*REQUEST A*
Return the passage about E3 from "E3 attempted to" to "show in 2020.", copied word for word.
*REQUEST B*
In the passage about E3, who created Summer Game Fest?
*REQUEST C*
Carry on the passage about E3's decline from its final sentence.

*DOCUMENT PASSAGE*
E3 attempted to adapt by holding a digital event in 2021 but it didn’t have the same grandiose feel as the real thing. Plus, they were now having to compete with Geoff Keighley who had created Summer Game Fest which held its first show in 2020.

E3 was going to return for a digital-only event in 2022 but it was cancelled. The ESA cited a desire to focus all their efforts and resources on returning in-person in 2023. It didn’t seem promising and yet there was hope that perhaps they could pull it off and that E3 could still find a place in the industry alongside the Summer Game Fest and even the Game Awards which often feels less like an award show and more like a giant showcase for big announces with some trophies thrown in for good measure.

Then came the final nail in the coffin. In March of this year, new organizer Reedpop and the ESA announced that E3 2023 wasn’t happening. Prior to the announcement, various companies such as Sony, Microsoft, Ubisoft, Nintendo, Sega and more had stated they wouldn’t be at E3. Without these huge players in the gaming space, E3 would have nothing to show.

*SUPPLIED MATERIAL*
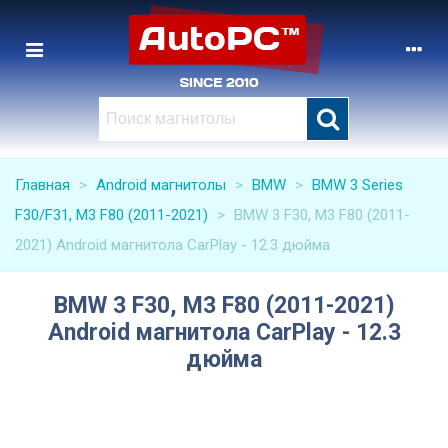
Главная
>
Android магнитолы
>
BMW
>
BMW 3 Series
F30/F31, M3 F80 (2011-2021)
>
BMW 3 F30, M3 F80 (2011-
2021) Android магнитола CarPlay - 12.3 дюйма
BMW 3 F30, M3 F80 (2011-2021)
Android магнитола CarPlay - 12.3
дюйма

*RESULT A*
E3 attempted to adapt by holding a digital event in 2021 but it didn’t have the same grandiose feel as the real thing. Plus, they were now having to compete with Geoff Keighley who had created Summer Game Fest which held its first show in 2020.

*RESULT B*
Geoff Keighley

*RESULT C*
In short, then, it seemed like E3 was never going to make its grand comeback, and thus the ESA’s announcement really does not come as a surprise. It’s still a crying shame, however: I still have heaps of good memories of excitedly watching the show live and chatting to all my friends. I watched in awe as GTA 4 was revealed via a tattoo on Peter Moore’s arm, and I geeked out when God of War made its triumphant return in 2016. Like so many other people, I had a dream about managing to attend E3 in person one day, to be able to share in the experience with thousands of other people. I guess that dream, like E3, is gone now.

Godspeed, E3. You weren’t always perfect, but the memories you made were.